** Work to complete **
Skip any image you find and restate the rest of the data word for word.

** Exercise inputs **
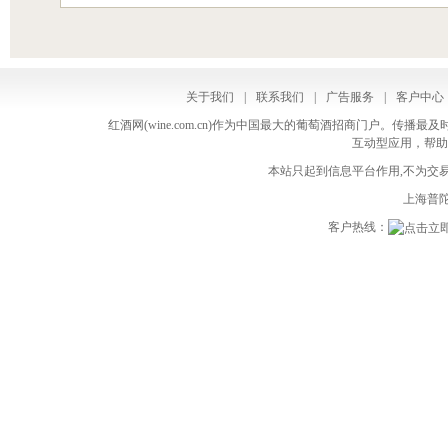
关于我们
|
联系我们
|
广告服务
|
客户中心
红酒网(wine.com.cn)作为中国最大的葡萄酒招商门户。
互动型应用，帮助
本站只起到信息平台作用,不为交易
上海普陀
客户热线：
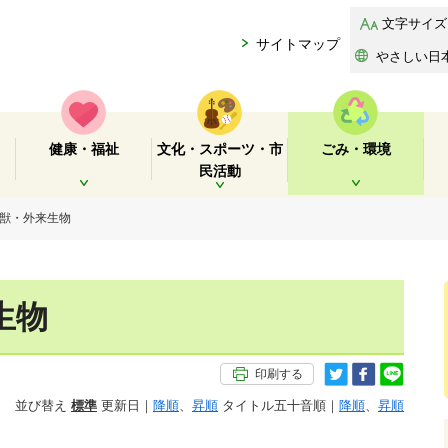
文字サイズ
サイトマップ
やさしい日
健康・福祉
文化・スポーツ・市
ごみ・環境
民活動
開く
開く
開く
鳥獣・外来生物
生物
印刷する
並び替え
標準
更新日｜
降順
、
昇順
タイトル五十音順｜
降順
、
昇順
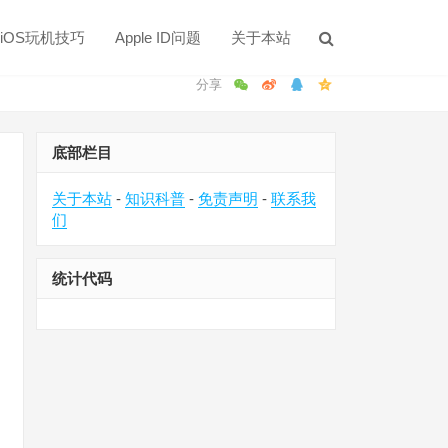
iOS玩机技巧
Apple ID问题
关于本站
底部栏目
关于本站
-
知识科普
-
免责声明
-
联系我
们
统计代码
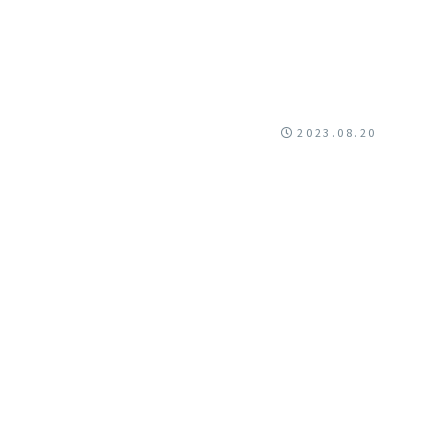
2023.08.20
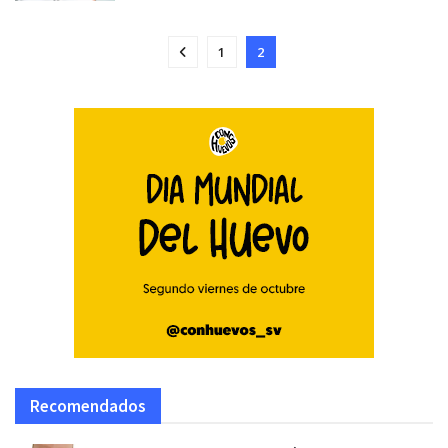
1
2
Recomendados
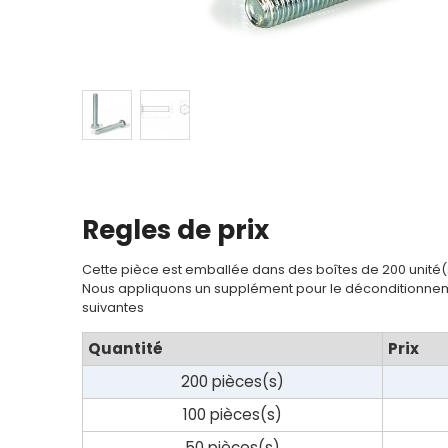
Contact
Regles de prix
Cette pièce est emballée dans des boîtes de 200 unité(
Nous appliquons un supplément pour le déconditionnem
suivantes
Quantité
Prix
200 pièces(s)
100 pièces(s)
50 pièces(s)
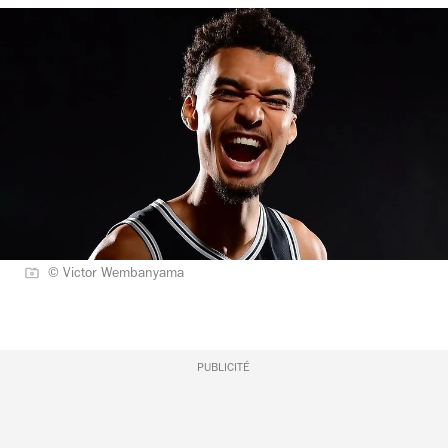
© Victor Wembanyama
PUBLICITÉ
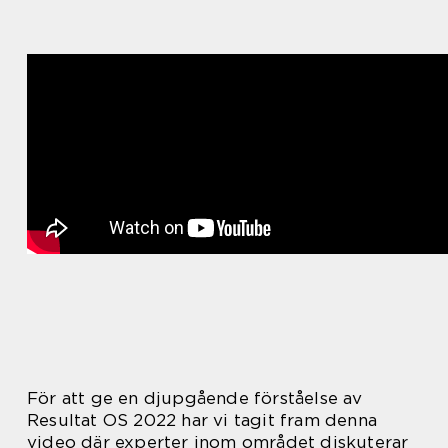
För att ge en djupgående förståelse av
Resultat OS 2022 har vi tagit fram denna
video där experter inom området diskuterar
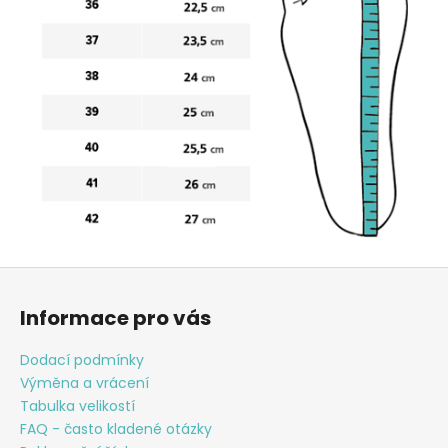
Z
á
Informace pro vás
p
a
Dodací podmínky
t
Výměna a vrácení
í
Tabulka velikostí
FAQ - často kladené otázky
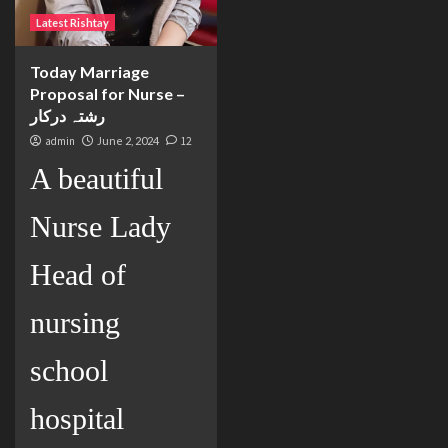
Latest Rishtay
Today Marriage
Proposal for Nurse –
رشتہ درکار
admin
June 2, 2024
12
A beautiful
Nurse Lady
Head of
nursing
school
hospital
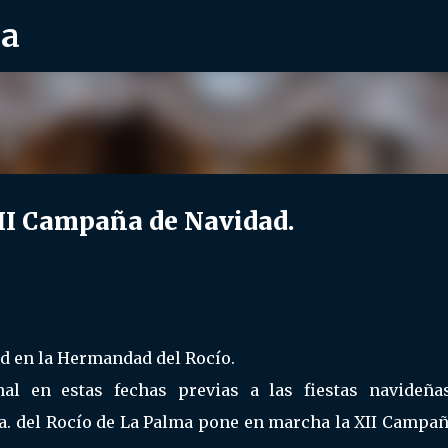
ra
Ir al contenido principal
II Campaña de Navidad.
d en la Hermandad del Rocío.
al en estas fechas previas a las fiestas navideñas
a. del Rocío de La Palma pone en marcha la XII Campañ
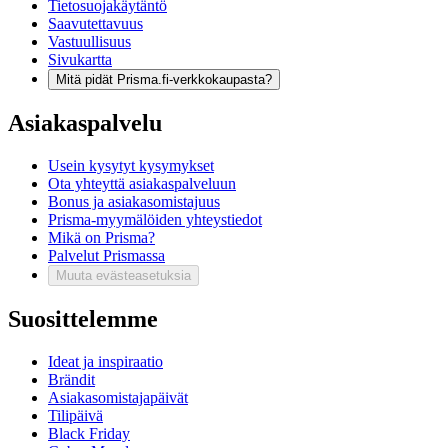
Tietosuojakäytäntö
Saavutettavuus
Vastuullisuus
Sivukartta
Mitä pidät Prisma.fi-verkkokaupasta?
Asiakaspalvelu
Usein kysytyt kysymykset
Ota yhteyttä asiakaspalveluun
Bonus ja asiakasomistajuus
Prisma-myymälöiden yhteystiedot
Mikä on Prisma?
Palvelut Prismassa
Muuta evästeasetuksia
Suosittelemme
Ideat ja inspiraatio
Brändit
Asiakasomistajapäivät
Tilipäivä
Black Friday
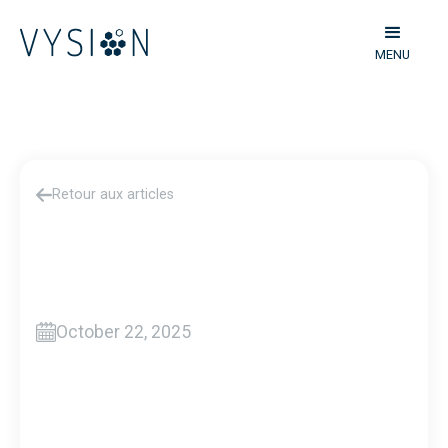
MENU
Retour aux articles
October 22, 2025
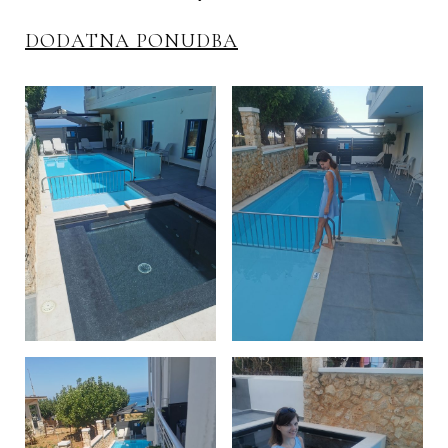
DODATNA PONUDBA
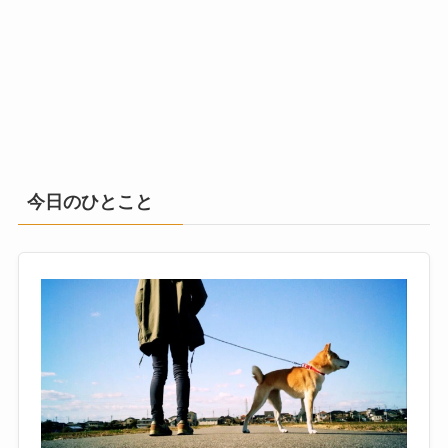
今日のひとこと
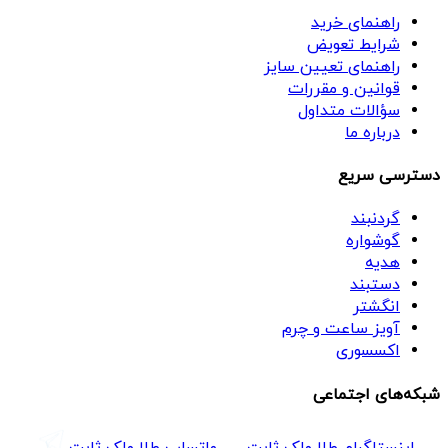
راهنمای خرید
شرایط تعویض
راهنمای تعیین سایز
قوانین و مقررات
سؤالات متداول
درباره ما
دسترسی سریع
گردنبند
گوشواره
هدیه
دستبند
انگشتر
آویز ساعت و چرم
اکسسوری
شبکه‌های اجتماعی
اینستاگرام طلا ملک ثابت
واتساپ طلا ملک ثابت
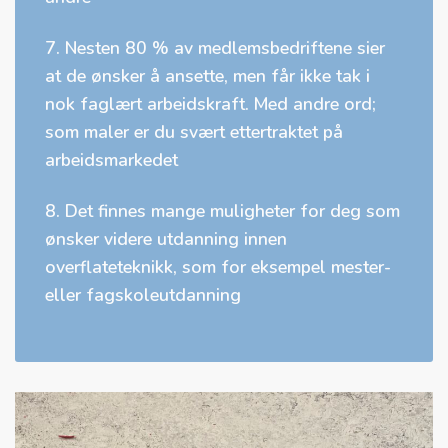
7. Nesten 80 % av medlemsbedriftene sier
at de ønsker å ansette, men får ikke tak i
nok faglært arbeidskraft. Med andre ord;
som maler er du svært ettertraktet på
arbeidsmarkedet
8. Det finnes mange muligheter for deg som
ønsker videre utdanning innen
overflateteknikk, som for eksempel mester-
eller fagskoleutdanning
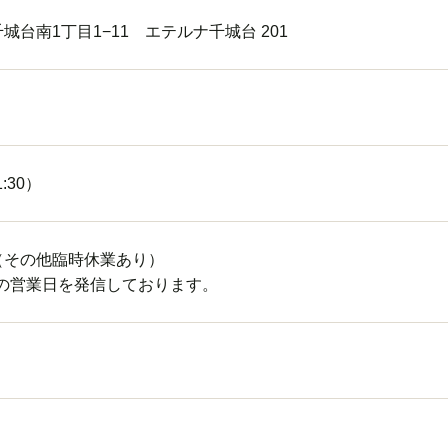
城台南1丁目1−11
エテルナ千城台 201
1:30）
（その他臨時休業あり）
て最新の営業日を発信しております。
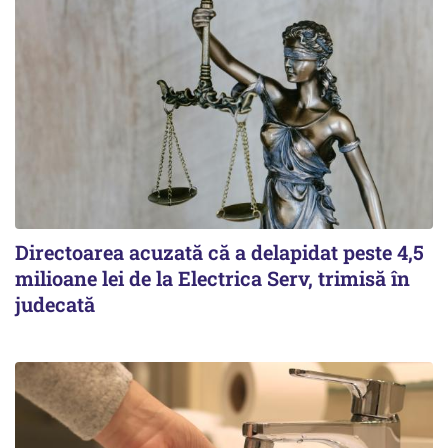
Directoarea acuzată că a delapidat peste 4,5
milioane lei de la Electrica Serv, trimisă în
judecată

** Task solution **
关于我们
|
联系我们
|
广告服务
|
客户中心
红酒网(wine.com.cn)作为中国最大的葡萄酒招商门户。
互动型应用，帮助
本站只起到信息平台作用,不为交易
上海普陀
客户热线：
文字サイズ
サイトマップ
やさしい日
健康・福祉
文化・スポーツ・市
ごみ・環境
民活動
開く
開く
開く
鳥獣・外来生物
生物
印刷する
並び替え
標準
更新日｜
降順
、
昇順
タイトル五十音順｜
降順
、
昇順
iOS玩机技巧
Apple ID问题
关于本站
底部栏目
关于本站
-
知识科普
-
免责声明
-
联系我
们
统计代码
2023.08.20
1
2
Recomendados
Contact
Regles de prix
Cette pièce est emballée dans des boîtes de 200 unité(
Nous appliquons un supplément pour le déconditionnem
suivantes
Quantité
Prix
200 pièces(s)
100 pièces(s)
50 pièces(s)
© Victor Wembanyama
PUBLICITÉ
För att ge en djupgående förståelse av
Resultat OS 2022 har vi tagit fram denna
video där experter inom området diskuterar
Z
á
Informace pro vás
p
a
Dodací podmínky
t
Výměna a vrácení
í
Tabulka velikostí
FAQ - často kladené otázky
Latest Rishtay
Today Marriage
Proposal for Nurse –
رشتہ درکار
admin
June 2, 2024
12
A beautiful
Nurse Lady
Head of
nursing
school
hospital
ra
Ir al contenido principal
II Campaña de Navidad.
d en la Hermandad del Rocío.
al en estas fechas previas a las fiestas navideñas
a. del Rocío de La Palma pone en marcha la XII Campañ
Tietosuojakäytäntö
Saavutettavuus
Vastuullisuus
Sivukartta
Mitä pidät Prisma.fi-verkkokaupasta?
Asiakaspalvelu
Usein kysytyt kysymykset
Ota yhteyttä asiakaspalveluun
Bonus ja asiakasomistajuus
Prisma-myymälöiden yhteystiedot
Mikä on Prisma?
Palvelut Prismassa
Muuta evästeasetuksia
Suosittelemme
Ideat ja inspiraatio
Brändit
Asiakasomistajapäivät
Tilipäivä
Black Friday
MENU
Retour aux articles
October 22, 2025
DODATNA PONUDBA
今日のひとこと
راهنمای خرید
شرایط تعویض
راهنمای تعیین سایز
قوانین و مقررات
سؤالات متداول
درباره ما
دسترسی سریع
گردنبند
گوشواره
هدیه
دستبند
انگشتر
آویز ساعت و چرم
اکسسوری
شبکه‌های اجتماعی
اینستاگرام طلا ملک ثابت
واتساپ طلا ملک ثابت
7. Nesten 80 % av medlemsbedriftene sier
at de ønsker å ansette, men får ikke tak i
nok faglært arbeidskraft. Med andre ord;
som maler er du svært ettertraktet på
arbeidsmarkedet
8. Det finnes mange muligheter for deg som
ønsker videre utdanning innen
overflateteknikk, som for eksempel mester-
eller fagskoleutdanning
城台南1丁目1−11
エテルナ千城台 201
1:30）
（その他臨時休業あり）
て最新の営業日を発信しております。
Directoarea acuzată că a delapidat peste 4,5
milioane lei de la Electrica Serv, trimisă în
judecată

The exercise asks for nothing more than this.